▸ **WHAT YOU SHOULD DO**: Reproduce each of the following rows verbatim, without altering any character.

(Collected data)
┄┄┄┄┄┄┄┄┄┄┄┄┄┄┄┄┄┄┄┄
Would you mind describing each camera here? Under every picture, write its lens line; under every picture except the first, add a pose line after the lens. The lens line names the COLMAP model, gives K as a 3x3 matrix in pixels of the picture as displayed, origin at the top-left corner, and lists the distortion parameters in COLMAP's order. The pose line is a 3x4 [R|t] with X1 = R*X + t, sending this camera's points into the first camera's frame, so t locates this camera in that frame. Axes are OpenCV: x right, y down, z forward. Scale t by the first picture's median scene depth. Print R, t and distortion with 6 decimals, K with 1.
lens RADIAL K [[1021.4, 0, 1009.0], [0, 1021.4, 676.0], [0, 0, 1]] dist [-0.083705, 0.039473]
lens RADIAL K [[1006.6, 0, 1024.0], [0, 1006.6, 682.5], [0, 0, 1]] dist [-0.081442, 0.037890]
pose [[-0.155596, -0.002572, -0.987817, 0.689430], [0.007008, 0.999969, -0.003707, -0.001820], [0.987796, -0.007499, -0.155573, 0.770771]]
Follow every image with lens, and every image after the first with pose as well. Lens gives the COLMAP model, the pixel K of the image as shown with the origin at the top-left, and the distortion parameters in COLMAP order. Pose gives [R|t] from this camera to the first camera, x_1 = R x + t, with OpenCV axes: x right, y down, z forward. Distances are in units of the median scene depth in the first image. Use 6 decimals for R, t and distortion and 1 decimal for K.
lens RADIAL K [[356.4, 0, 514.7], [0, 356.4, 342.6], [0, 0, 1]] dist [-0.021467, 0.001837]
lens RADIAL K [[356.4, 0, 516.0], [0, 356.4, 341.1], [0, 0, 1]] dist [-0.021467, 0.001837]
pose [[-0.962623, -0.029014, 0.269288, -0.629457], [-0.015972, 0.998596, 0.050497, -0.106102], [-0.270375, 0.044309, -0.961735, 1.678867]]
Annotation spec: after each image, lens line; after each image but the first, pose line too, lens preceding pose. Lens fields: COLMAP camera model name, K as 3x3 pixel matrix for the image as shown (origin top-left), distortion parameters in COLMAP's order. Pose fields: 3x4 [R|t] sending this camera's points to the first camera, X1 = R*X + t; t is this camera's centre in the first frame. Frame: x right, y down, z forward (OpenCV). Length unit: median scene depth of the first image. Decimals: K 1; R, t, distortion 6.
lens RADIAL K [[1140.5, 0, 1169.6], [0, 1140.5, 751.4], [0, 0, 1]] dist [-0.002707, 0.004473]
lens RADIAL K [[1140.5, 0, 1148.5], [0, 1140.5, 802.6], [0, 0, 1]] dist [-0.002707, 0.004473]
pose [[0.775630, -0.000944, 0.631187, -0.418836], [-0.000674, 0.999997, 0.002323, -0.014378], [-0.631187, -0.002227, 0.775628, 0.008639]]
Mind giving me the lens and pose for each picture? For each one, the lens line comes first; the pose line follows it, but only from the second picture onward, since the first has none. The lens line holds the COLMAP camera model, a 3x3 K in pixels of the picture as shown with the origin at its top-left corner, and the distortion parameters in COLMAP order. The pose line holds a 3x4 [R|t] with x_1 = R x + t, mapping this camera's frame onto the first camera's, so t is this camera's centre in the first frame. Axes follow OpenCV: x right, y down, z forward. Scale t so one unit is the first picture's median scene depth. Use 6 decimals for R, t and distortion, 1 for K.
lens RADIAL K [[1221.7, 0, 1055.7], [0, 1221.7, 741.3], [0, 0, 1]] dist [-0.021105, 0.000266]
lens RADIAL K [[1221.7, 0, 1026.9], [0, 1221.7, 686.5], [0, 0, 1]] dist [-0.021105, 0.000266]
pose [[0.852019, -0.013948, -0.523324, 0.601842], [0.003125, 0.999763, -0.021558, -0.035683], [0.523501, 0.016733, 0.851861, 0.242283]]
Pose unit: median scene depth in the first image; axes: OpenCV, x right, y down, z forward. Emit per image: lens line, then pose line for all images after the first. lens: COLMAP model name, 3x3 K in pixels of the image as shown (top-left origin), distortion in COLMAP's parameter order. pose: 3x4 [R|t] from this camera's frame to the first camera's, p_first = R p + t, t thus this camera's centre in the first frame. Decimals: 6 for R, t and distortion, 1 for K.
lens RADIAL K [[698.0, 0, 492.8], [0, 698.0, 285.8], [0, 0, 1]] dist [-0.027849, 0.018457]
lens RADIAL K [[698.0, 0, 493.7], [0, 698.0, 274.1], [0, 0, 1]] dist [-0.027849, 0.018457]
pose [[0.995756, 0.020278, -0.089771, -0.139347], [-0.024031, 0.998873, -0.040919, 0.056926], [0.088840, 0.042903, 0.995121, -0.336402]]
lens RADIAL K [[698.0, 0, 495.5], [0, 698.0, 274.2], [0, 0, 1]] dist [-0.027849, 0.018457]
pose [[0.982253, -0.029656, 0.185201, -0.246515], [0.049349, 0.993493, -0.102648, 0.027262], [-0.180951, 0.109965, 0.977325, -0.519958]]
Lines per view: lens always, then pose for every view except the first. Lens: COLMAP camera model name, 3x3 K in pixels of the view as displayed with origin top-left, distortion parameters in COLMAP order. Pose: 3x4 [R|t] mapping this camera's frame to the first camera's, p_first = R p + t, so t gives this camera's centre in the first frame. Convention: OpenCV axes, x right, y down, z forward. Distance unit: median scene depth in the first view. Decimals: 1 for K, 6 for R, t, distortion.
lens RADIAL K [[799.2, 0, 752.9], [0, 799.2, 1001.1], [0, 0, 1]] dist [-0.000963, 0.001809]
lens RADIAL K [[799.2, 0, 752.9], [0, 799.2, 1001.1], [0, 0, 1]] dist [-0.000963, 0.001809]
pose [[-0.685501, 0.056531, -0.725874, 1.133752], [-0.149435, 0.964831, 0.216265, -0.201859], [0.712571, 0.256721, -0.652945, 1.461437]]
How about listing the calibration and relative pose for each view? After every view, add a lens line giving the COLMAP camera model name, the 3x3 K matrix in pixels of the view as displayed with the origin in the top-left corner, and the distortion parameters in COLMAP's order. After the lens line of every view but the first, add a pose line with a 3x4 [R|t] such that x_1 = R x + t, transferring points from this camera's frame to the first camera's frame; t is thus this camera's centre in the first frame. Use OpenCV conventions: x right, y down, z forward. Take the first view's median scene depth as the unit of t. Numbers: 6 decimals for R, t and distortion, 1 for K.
┄┄┄┄┄┄┄┄┄┄┄┄┄┄┄┄┄┄┄┄
▸ **RESPONSE TO THIS EXERCISE**:
Would you mind describing each camera here? Under every picture, write its lens line; under every picture except the first, add a pose line after the lens. The lens line names the COLMAP model, gives K as a 3x3 matrix in pixels of the picture as displayed, origin at the top-left corner, and lists the distortion parameters in COLMAP's order. The pose line is a 3x4 [R|t] with X1 = R*X + t, sending this camera's points into the first camera's frame, so t locates this camera in that frame. Axes are OpenCV: x right, y down, z forward. Scale t by the first picture's median scene depth. Print R, t and distortion with 6 decimals, K with 1.
lens RADIAL K [[1021.4, 0, 1009.0], [0, 1021.4, 676.0], [0, 0, 1]] dist [-0.083705, 0.039473]
lens RADIAL K [[1006.6, 0, 1024.0], [0, 1006.6, 682.5], [0, 0, 1]] dist [-0.081442, 0.037890]
pose [[-0.155596, -0.002572, -0.987817, 0.689430], [0.007008, 0.999969, -0.003707, -0.001820], [0.987796, -0.007499, -0.155573, 0.770771]]
Follow every image with lens, and every image after the first with pose as well. Lens gives the COLMAP model, the pixel K of the image as shown with the origin at the top-left, and the distortion parameters in COLMAP order. Pose gives [R|t] from this camera to the first camera, x_1 = R x + t, with OpenCV axes: x right, y down, z forward. Distances are in units of the median scene depth in the first image. Use 6 decimals for R, t and distortion and 1 decimal for K.
lens RADIAL K [[356.4, 0, 514.7], [0, 356.4, 342.6], [0, 0, 1]] dist [-0.021467, 0.001837]
lens RADIAL K [[356.4, 0, 516.0], [0, 356.4, 341.1], [0, 0, 1]] dist [-0.021467, 0.001837]
pose [[-0.962623, -0.029014, 0.269288, -0.629457], [-0.015972, 0.998596, 0.050497, -0.106102], [-0.270375, 0.044309, -0.961735, 1.678867]]
Annotation spec: after each image, lens line; after each image but the first, pose line too, lens preceding pose. Lens fields: COLMAP camera model name, K as 3x3 pixel matrix for the image as shown (origin top-left), distortion parameters in COLMAP's order. Pose fields: 3x4 [R|t] sending this camera's points to the first camera, X1 = R*X + t; t is this camera's centre in the first frame. Frame: x right, y down, z forward (OpenCV). Length unit: median scene depth of the first image. Decimals: K 1; R, t, distortion 6.
lens RADIAL K [[1140.5, 0, 1169.6], [0, 1140.5, 751.4], [0, 0, 1]] dist [-0.002707, 0.004473]
lens RADIAL K [[1140.5, 0, 1148.5], [0, 1140.5, 802.6], [0, 0, 1]] dist [-0.002707, 0.004473]
pose [[0.775630, -0.000944, 0.631187, -0.418836], [-0.000674, 0.999997, 0.002323, -0.014378], [-0.631187, -0.002227, 0.775628, 0.008639]]
Mind giving me the lens and pose for each picture? For each one, the lens line comes first; the pose line follows it, but only from the second picture onward, since the first has none. The lens line holds the COLMAP camera model, a 3x3 K in pixels of the picture as shown with the origin at its top-left corner, and the distortion parameters in COLMAP order. The pose line holds a 3x4 [R|t] with x_1 = R x + t, mapping this camera's frame onto the first camera's, so t is this camera's centre in the first frame. Axes follow OpenCV: x right, y down, z forward. Scale t so one unit is the first picture's median scene depth. Use 6 decimals for R, t and distortion, 1 for K.
lens RADIAL K [[1221.7, 0, 1055.7], [0, 1221.7, 741.3], [0, 0, 1]] dist [-0.021105, 0.000266]
lens RADIAL K [[1221.7, 0, 1026.9], [0, 1221.7, 686.5], [0, 0, 1]] dist [-0.021105, 0.000266]
pose [[0.852019, -0.013948, -0.523324, 0.601842], [0.003125, 0.999763, -0.021558, -0.035683], [0.523501, 0.016733, 0.851861, 0.242283]]
Pose unit: median scene depth in the first image; axes: OpenCV, x right, y down, z forward. Emit per image: lens line, then pose line for all images after the first. lens: COLMAP model name, 3x3 K in pixels of the image as shown (top-left origin), distortion in COLMAP's parameter order. pose: 3x4 [R|t] from this camera's frame to the first camera's, p_first = R p + t, t thus this camera's centre in the first frame. Decimals: 6 for R, t and distortion, 1 for K.
lens RADIAL K [[698.0, 0, 492.8], [0, 698.0, 285.8], [0, 0, 1]] dist [-0.027849, 0.018457]
lens RADIAL K [[698.0, 0, 493.7], [0, 698.0, 274.1], [0, 0, 1]] dist [-0.027849, 0.018457]
pose [[0.995756, 0.020278, -0.089771, -0.139347], [-0.024031, 0.998873, -0.040919, 0.056926], [0.088840, 0.042903, 0.995121, -0.336402]]
lens RADIAL K [[698.0, 0, 495.5], [0, 698.0, 274.2], [0, 0, 1]] dist [-0.027849, 0.018457]
pose [[0.982253, -0.029656, 0.185201, -0.246515], [0.049349, 0.993493, -0.102648, 0.027262], [-0.180951, 0.109965, 0.977325, -0.519958]]
Lines per view: lens always, then pose for every view except the first. Lens: COLMAP camera model name, 3x3 K in pixels of the view as displayed with origin top-left, distortion parameters in COLMAP order. Pose: 3x4 [R|t] mapping this camera's frame to the first camera's, p_first = R p + t, so t gives this camera's centre in the first frame. Convention: OpenCV axes, x right, y down, z forward. Distance unit: median scene depth in the first view. Decimals: 1 for K, 6 for R, t, distortion.
lens RADIAL K [[799.2, 0, 752.9], [0, 799.2, 1001.1], [0, 0, 1]] dist [-0.000963, 0.001809]
lens RADIAL K [[799.2, 0, 752.9], [0, 799.2, 1001.1], [0, 0, 1]] dist [-0.000963, 0.001809]
pose [[-0.685501, 0.056531, -0.725874, 1.133752], [-0.149435, 0.964831, 0.216265, -0.201859], [0.712571, 0.256721, -0.652945, 1.461437]]
How about listing the calibration and relative pose for each view? After every view, add a lens line giving the COLMAP camera model name, the 3x3 K matrix in pixels of the view as displayed with the origin in the top-left corner, and the distortion parameters in COLMAP's order. After the lens line of every view but the first, add a pose line with a 3x4 [R|t] such that x_1 = R x + t, transferring points from this camera's frame to the first camera's frame; t is thus this camera's centre in the first frame. Use OpenCV conventions: x right, y down, z forward. Take the first view's median scene depth as the unit of t. Numbers: 6 decimals for R, t and distortion, 1 for K.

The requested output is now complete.